A defesa da abertura do processo de impeachment contra Moraes representa uma mudança de posição do prefeito. Antes da manifestação do dia 7 de setembro na Avenida Paulista, ele havia declarado em audiência na Rádio Eldorado que não apoiava o afastamento do ministro. “Não vou defender o impeachment [de ministros do STF]disse o prefeito na época, acrescentando que a marcha seria em defesa do Estado Democrático de Direito.
A conversa com Figueiredo Filho também trouxe à tona a mudança de postura do prefeito em relação à vacina. “Hoje sou contra a obrigatoriedade da vacinação”, disse Nunes, ao ser questionado sobre a política do governo municipal e estadual durante a pandemia de covid-19.
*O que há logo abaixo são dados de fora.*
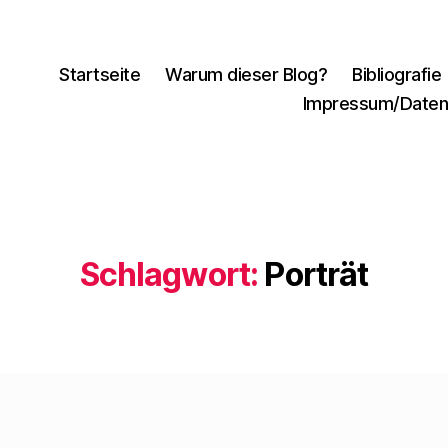
Startseite
Warum dieser Blog?
Bibliografie
Impressum/Daten
Schlagwort:
Porträt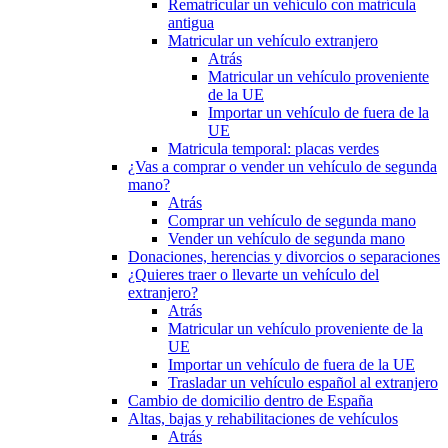
Rematricular un vehículo con matrícula
antigua
Matricular un vehículo extranjero
Atrás
Matricular un vehículo proveniente
de la UE
Importar un vehículo de fuera de la
UE
Matricula temporal: placas verdes
¿Vas a comprar o vender un vehículo de segunda
mano?
Atrás
Comprar un vehículo de segunda mano
Vender un vehículo de segunda mano
Donaciones, herencias y divorcios o separaciones
¿Quieres traer o llevarte un vehículo del
extranjero?
Atrás
Matricular un vehículo proveniente de la
UE
Importar un vehículo de fuera de la UE
Trasladar un vehículo español al extranjero
Cambio de domicilio dentro de España
Altas, bajas y rehabilitaciones de vehículos
Atrás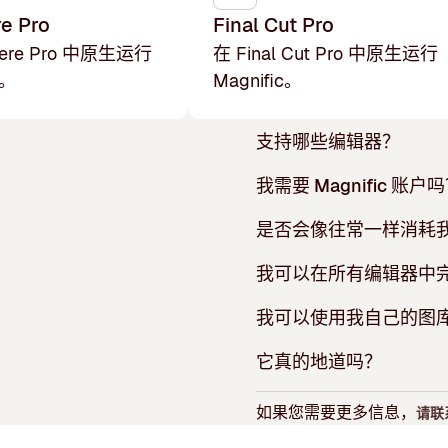
e Pro
Final Cut Pro
iere Pro 中原生运行
在 Final Cut Pro 中原生运行
c。
Magnific。
支持哪些编辑器？
我需要 Magnific 账户
是否会像往常一样消耗
我可以在所有编辑器中
我可以使用我自己的图
它真的地道吗？
如果您需要更多信息，
请联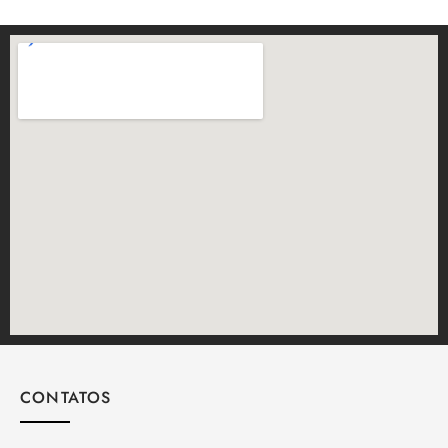
CONTATOS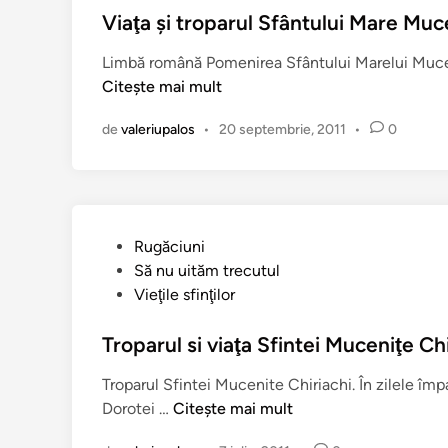
F
c
l
Viaţa şi troparul Sfântului Mare Mu
e
a
i
r
Limbă română Pomenirea Sfântului Marelui Mucenic E
r
c
i
Citește mai mult
i
a
c
e
t
i
de
valeriupalos
•
20 septembrie, 2011
•
0
î
t
n
u
l
u
i
P
Rugăciuni
î
u
Să nu uităm trecutul
n
b
Vieţile sfinţilor
t
l
r
i
Troparul si viaţa Sfintei Muceniţe Chir
e
c
Troparul Sfintei Mucenite Chiriachi. În zilele împ
V
a
T
Dorotei …
Citește mai mult
o
t
r
i
î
O emedebista admitiu que a pandemia trouxe enormes desafios, mas disse que, com a experiência adquirida nos últimos cinco anos, concluiu que a vacinação não deveria ser obrigatória. A nova posição do prefeito contraria as recomendações dos infectologistas. O prefeito também recuou em relação ao passaporte da vacina. Em dezembro de 2021, Nunes disse à Rádio Bandeirantes que tinha orgulho de defender o passaporte da vacina e ameaçou demitir funcionários sem a imunização completa. Agora, ele diz que a política foi um erro e que não demitiu ninguém por não se vacinar. Nunes também criticou o lockdown adotado pelo então governador João Doria (na época filiado ao PSDB e hoje sem partido).
Os bolsonaristas já aconselhavam o prefeito a rever sua posição pública sobre o passaporte da vacina, questão que gerava desconforto entre os ativistas e era constantemente explorada nas redes sociais para argumentar que Nunes não representava a direita.
O prefeito também passou a reiterar, tanto em entrevistas quanto em vídeos em suas redes sociais, sua oposição à ideologia de gênero. Ao ser questionado sobre o programa municipal “Saúde para Todes”, voltado à população LGTBQ+, o emedebista disse que sua gestão busca atender a todos, mas negou responsabilidade pela publicidade com linguagem neutra. “Este vídeo [com linguagem neutra] não foi feito na minha gestão, quando descobri que mandei tirar aquela merda…”, disse ele a Figueiredo Filho. Vídeos publicados no Instagram do emedebista também reafirmam essa posição, lembrando a atuação de Nunes em 2015, quando foi vereador e trabalhou para retirar a ideologia de gênero do plano municipal de educação.
Essas mudanças foram reforçadas em sua recente entrevista ao canal “Te Atualizei”, onde Nunes voltou a criticar o passaporte de vacinação, classificando-o como uma “ação errada e equivocada”. Além disso, elogiou o ex-presidente Jair Bolsonaro (PL) e acusou a esquerda de tentar se apropriar da agenda do cuidado com as pessoas.
“Essa agenda de cuidar das pessoas não é de esquerda, é nossa [da direita]. Quando reduzimos impostos, geramos emprego e renda, temos um Estado menor, não temos um bando de cupins chupando a teta do governo. Temos que nos apropriar dessa agenda de cuidar das pessoas. Os conservadores de direita precisam entender isso”, disse o prefeito.
Na mesma entrevista, Nunes se referiu ao programa De Braços Abertos, implementado na gestão Fernando Haddad (PT), como “bolsa crack”, apelido que ganhou força na campanha presidencial de 2018, quando Bolsonaro enfrentou Haddad.
Mudança de tom
A postura adotada pelo prefeito poucas semanas antes da eleição contrasta com a mantida durante toda a pré-campanha e campanha. Em entrevista ao jornal O Globo em maio deste ano, Nunes disse ser um candidato de “centro” e respondeu com ironia sobre uma guinada para a direita. “Com Aldo Rebelo como secretário? Soninha Francine? Carlos Bezerra Júnior? Eunice (Prudente)? Não adianta… Todos nós temos uma história de vida. a essência é a essência”, afirmou na entrevista. Na semana passada, ao Estadão, o prefeito deu uma resposta diferente: se definiu como um político de centro-direita.